*Instructions to follow:*
Express the lines from the one containing "nalizzare contenuti ed" through the final line as a Markdown table with the columns Number and Record line, including both ends and skipping blank lines. Leave the pictures out.

(Saved data entries)
_ _ _
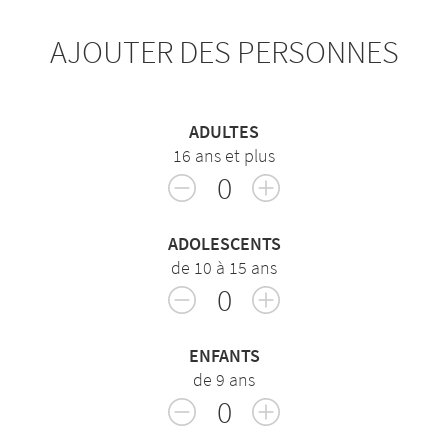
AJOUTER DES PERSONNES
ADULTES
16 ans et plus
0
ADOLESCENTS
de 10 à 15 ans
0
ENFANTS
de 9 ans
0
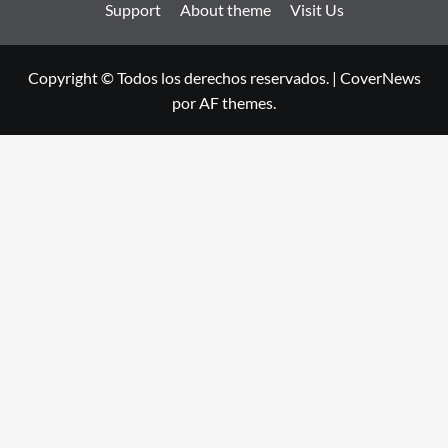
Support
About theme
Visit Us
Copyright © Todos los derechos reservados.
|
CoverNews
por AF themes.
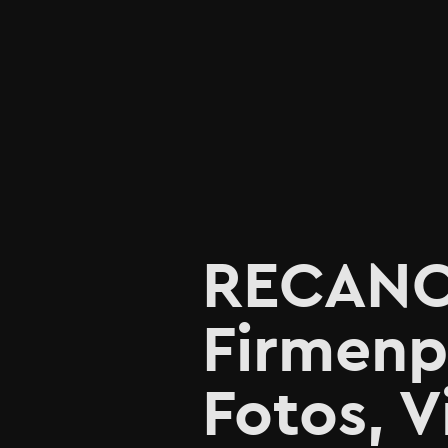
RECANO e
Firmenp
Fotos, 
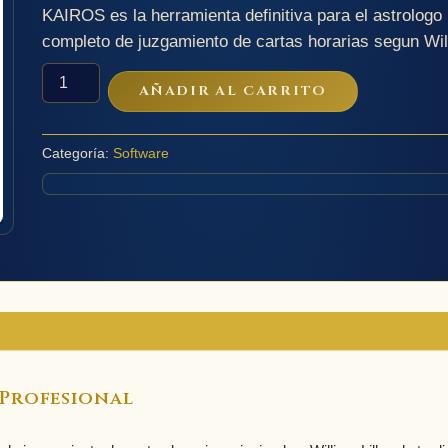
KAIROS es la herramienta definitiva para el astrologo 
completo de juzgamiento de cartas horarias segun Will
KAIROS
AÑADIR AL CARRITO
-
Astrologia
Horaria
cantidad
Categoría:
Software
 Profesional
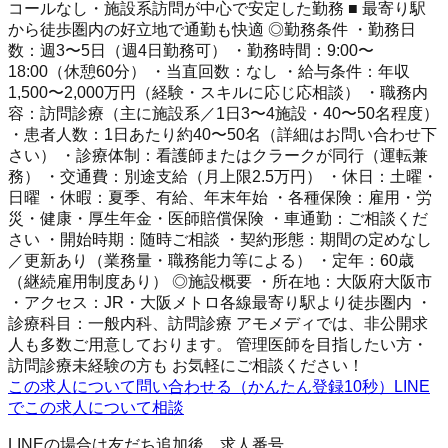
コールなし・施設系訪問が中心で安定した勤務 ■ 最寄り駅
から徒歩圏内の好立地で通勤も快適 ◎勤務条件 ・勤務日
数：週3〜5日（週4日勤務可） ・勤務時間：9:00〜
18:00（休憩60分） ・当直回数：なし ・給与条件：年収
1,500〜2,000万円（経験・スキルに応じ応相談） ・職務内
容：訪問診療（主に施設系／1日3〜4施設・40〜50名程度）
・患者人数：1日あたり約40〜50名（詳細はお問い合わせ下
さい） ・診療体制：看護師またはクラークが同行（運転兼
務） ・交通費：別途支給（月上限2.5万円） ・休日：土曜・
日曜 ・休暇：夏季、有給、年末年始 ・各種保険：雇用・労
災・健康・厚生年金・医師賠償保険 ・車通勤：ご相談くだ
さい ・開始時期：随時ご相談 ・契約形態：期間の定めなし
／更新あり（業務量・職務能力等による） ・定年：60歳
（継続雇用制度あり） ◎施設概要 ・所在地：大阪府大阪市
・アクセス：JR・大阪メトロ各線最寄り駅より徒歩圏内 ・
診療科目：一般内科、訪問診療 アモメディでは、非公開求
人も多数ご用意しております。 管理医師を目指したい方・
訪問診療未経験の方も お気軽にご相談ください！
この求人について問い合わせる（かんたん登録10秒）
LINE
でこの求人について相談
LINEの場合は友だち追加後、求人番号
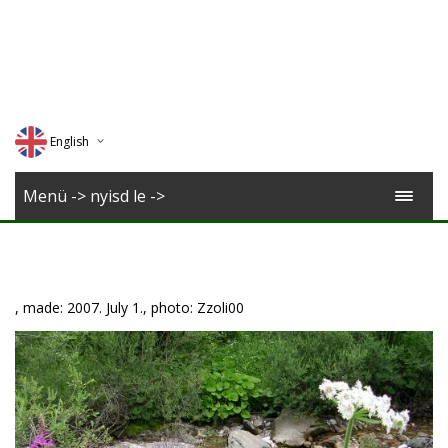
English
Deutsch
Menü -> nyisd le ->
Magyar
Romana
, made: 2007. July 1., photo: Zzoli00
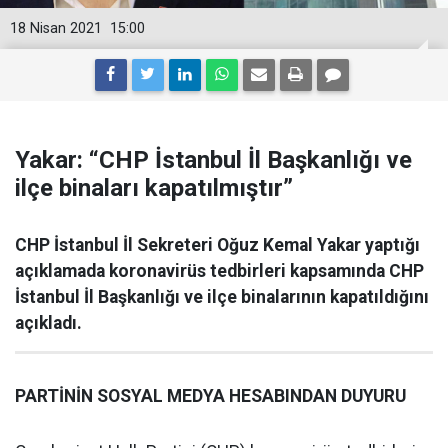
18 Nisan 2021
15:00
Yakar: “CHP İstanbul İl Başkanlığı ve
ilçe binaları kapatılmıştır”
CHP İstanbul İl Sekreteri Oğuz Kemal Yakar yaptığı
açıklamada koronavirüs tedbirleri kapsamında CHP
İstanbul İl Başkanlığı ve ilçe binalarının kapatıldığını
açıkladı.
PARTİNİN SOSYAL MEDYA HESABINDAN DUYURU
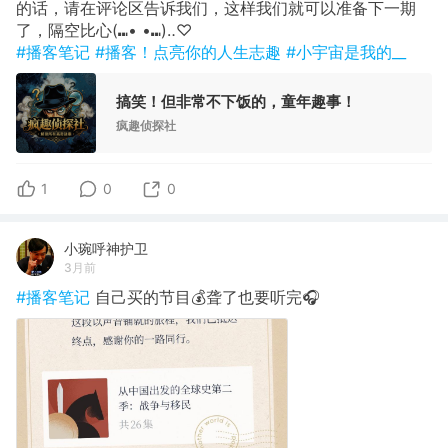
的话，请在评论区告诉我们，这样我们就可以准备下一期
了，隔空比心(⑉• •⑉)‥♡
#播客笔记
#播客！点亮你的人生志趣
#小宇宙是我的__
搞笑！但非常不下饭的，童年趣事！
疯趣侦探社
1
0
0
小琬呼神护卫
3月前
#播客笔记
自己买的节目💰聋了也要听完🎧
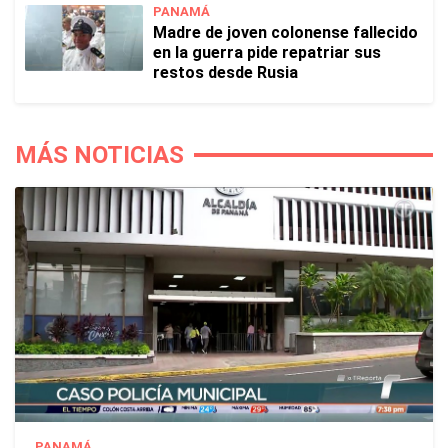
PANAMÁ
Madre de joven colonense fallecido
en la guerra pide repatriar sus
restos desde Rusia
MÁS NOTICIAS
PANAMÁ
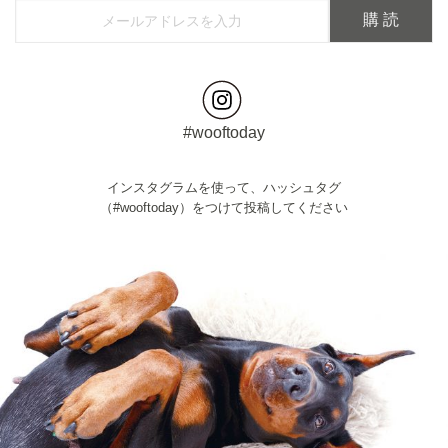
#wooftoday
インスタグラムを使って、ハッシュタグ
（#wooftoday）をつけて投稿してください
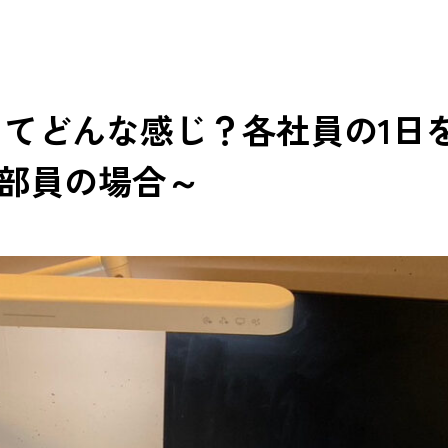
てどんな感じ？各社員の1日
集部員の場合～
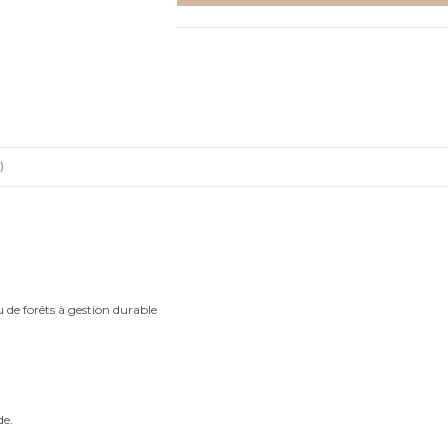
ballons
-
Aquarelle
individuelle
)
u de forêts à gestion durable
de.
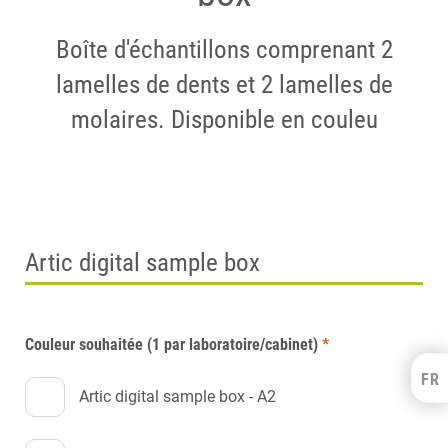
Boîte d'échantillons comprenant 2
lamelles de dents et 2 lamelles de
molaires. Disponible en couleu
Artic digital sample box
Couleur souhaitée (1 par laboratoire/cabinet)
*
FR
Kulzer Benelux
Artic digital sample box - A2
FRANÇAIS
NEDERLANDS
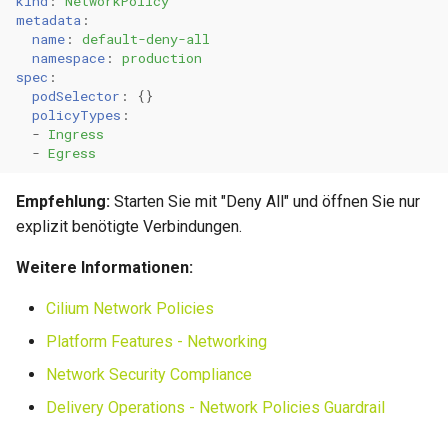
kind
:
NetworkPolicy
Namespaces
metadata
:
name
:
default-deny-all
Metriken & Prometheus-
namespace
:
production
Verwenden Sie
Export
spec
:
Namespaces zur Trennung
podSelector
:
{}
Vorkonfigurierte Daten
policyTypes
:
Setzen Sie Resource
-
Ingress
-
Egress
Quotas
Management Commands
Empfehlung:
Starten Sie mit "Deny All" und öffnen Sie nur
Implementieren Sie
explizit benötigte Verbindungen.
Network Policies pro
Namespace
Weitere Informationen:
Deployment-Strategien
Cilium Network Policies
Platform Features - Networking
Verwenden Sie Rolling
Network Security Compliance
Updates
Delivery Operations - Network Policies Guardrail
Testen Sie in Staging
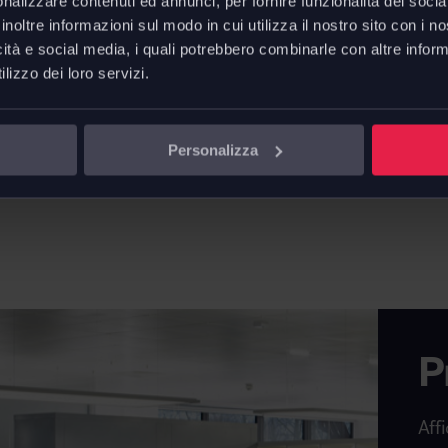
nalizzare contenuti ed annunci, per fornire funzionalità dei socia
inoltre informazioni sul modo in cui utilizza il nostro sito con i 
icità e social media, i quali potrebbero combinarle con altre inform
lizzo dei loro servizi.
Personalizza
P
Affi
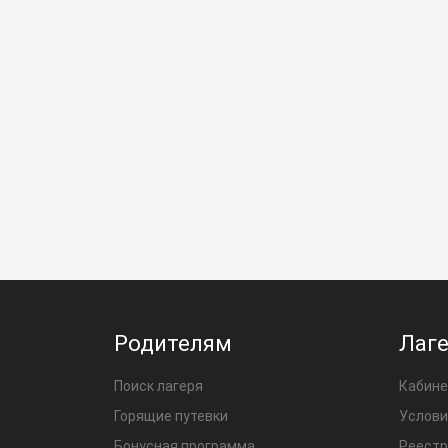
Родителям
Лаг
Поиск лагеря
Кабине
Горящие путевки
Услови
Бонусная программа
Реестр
_ _ _
*Response area:*
| Number | Record line |
|---|---|
| 1 | nalizzare contenuti ed annunci, per fornire funzionalità dei socia |
| 2 | inoltre informazioni sul modo in cui utilizza il nostro sito con i  |
| 3 | icità e social media, i quali potrebbero combinarle con altre inform |
| 4 | lizzo dei loro servizi. |
| 5 | Personalizza |
| 6 | P |
| 7 | Affi |
| 8 | Родителям |
| 9 | Лаг |
| 10 | Поиск лагеря |
| 11 | Кабине |
| 12 | Горящие путевки |
| 13 | Услови |
| 14 | Бонусная программа |
| 15 | Реестр |